# Advice on Repainting Plow



## GLS (Nov 22, 2001)

I am looking for advice on how to go about repainting my 7 year old western plow (7.5' Pro unimount). The paint is starting to come off in large pieces. I ran a search and found a couple of threads that stated western plows paint tend to flake off fairly easy.

So, how do I go about repainting this? Do I sand/sandblast the whole plow? Do I just sand the rusty spots and touch it up? Or do I just forget about paint and let it rust?

If you suggest sandblasting, can I rent one or do I have to buy one? Also, should an paint gun be used, or just plain old spray paint? I have an air compressor.

Attatched below is a picture of the plow before this season. Since then, more paint has flaked off, especially on the backside.

Thanks
Ryan


----------



## wyldman (Jan 18, 2001)

To do it right,it should be sandblasted,primed and painted.It will be hard to just paint it yourself without blasting it as you will be painting over the rest of the paint that will be ready to peel off.

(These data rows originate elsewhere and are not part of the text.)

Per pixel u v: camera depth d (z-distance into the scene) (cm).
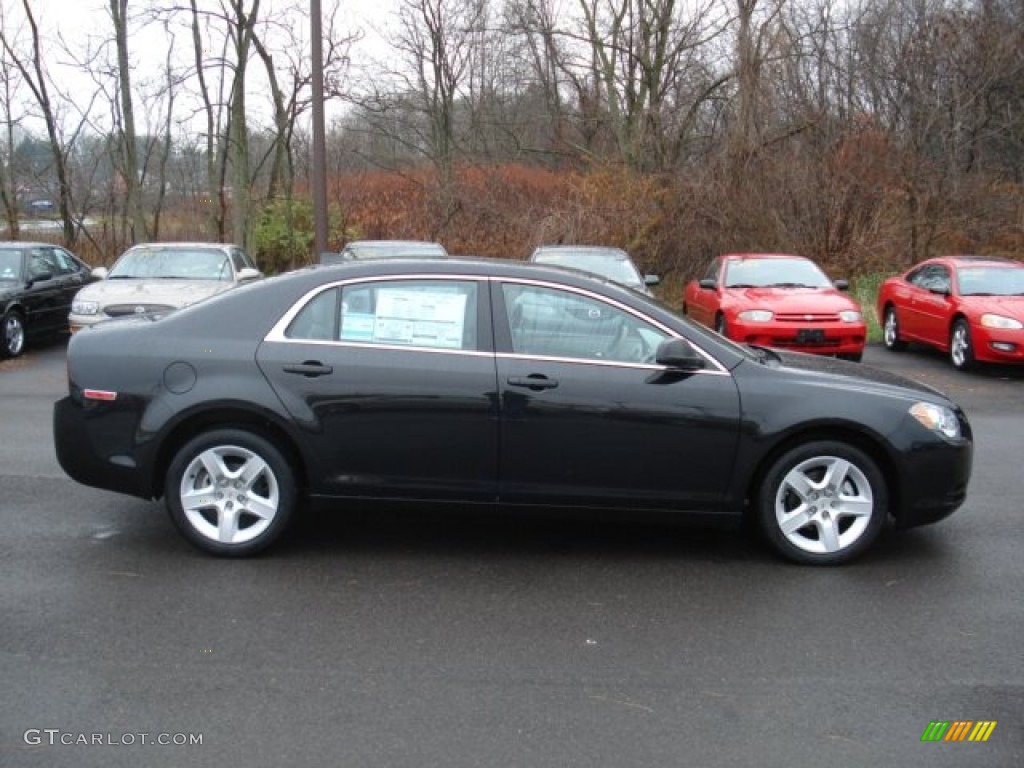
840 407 485
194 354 485
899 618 429
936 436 492
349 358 483
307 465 484
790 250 2056
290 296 495
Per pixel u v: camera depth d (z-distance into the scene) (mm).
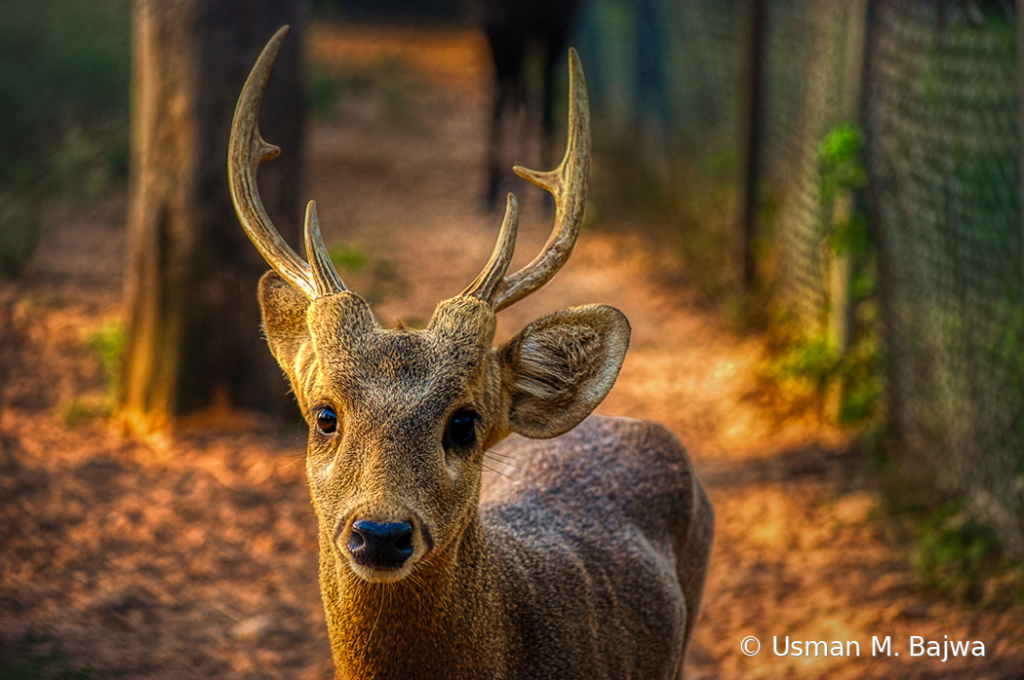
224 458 11703
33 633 8297
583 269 19547
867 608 9359
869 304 12836
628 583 6500
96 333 14352
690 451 12727
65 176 20500
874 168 12633
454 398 5105
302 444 12141
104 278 17406
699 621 9375
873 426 12500
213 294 12211
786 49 15508
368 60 38594
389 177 24766
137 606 9039
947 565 9766
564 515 6691
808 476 11836
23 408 12773
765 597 9664
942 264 11109
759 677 8570
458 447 5188
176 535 10234
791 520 10961
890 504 10945
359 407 5023
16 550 9641
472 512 5469
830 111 13805
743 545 10625
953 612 9180
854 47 12750
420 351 5137
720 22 18953
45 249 18594
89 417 12656
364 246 19625
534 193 22906
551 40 22109
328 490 5023
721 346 15938
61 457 11547
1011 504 9781
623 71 27109
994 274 10172
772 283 16031
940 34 11117
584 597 6195
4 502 10406
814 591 9703
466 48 44344
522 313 16938
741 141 16516
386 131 28953
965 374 10633
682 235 20109
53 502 10547
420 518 4871
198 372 12328
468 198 23438
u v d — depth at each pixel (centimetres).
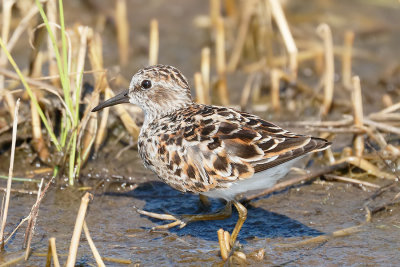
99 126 1346
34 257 985
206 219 1115
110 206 1166
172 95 1108
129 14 2045
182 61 1808
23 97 1375
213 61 1822
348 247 1011
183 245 1030
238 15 1878
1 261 971
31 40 1334
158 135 1002
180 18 2038
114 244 1030
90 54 1274
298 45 1817
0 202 1162
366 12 2047
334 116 1532
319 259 977
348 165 1251
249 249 1015
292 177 1249
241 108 1582
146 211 1128
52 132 1220
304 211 1139
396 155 1258
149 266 964
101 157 1331
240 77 1739
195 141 959
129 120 1333
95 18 1948
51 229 1074
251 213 1141
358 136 1288
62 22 1148
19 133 1329
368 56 1827
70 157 1212
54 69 1358
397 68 1714
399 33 1948
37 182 1227
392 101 1592
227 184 960
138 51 1861
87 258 986
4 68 1342
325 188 1219
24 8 1473
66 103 1178
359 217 1110
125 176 1273
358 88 1281
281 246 1021
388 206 1132
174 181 1001
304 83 1694
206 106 1062
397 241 1024
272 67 1702
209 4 2116
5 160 1312
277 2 1561
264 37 1775
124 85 1619
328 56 1494
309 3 2083
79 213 855
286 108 1596
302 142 912
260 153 922
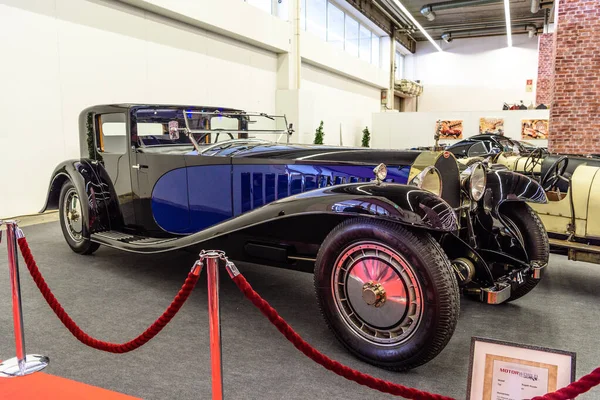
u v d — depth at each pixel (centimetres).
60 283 313
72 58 636
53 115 613
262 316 260
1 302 279
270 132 346
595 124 716
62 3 617
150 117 337
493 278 256
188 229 309
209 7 866
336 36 1574
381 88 2027
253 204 277
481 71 2247
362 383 137
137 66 749
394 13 1839
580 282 337
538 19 1912
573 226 316
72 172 353
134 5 734
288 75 1180
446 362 209
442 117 1559
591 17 697
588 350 221
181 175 305
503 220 275
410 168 234
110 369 200
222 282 320
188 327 244
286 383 188
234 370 199
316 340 228
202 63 903
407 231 187
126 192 341
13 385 170
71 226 385
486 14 1844
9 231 186
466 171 248
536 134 1442
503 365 144
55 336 232
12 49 557
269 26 1077
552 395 124
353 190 202
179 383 188
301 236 244
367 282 200
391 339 197
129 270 343
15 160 568
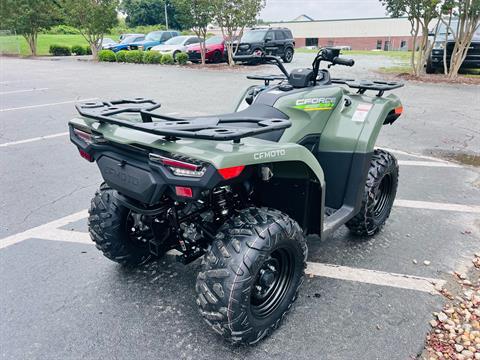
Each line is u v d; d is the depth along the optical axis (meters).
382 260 3.27
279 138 2.83
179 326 2.58
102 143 2.44
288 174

If you just want to clean it up,then a wire wheel and some red tremclad will help keep it looking decent until you can completly strip it and have it redone.


----------



## szorno (Jan 3, 2002)

Scrape the loose stuff off, then a quick hit with a wire brush on the rustiest spots. Then just rustoleum primer and rustoelum Regal Red. It doesn't look as good as a proper re-finish but it is faster and cheaper, and serves the purpose of makeing it s little less likely to stick.


----------



## Chief Plow (Dec 12, 2001)

If it were mine, sandblast it then prime it, and spray it with the paintgun from an air compressor. ( I have a sand blaster ). If you don't have one, wire wheel as much of the rust of as you can, then sand the plow and prime and paint. We have one plow we tested with a paint called pro, or por 15 paint. It is supposed to seal against rust. After 2 seasons the plow looks great. P.S. looks as though your cutting edge could be replaced... Just my 2 cents

Rick


----------



## Rooster (Dec 13, 1999)

Ryan,

Check out the website for por15 that Chief Plow mentioned.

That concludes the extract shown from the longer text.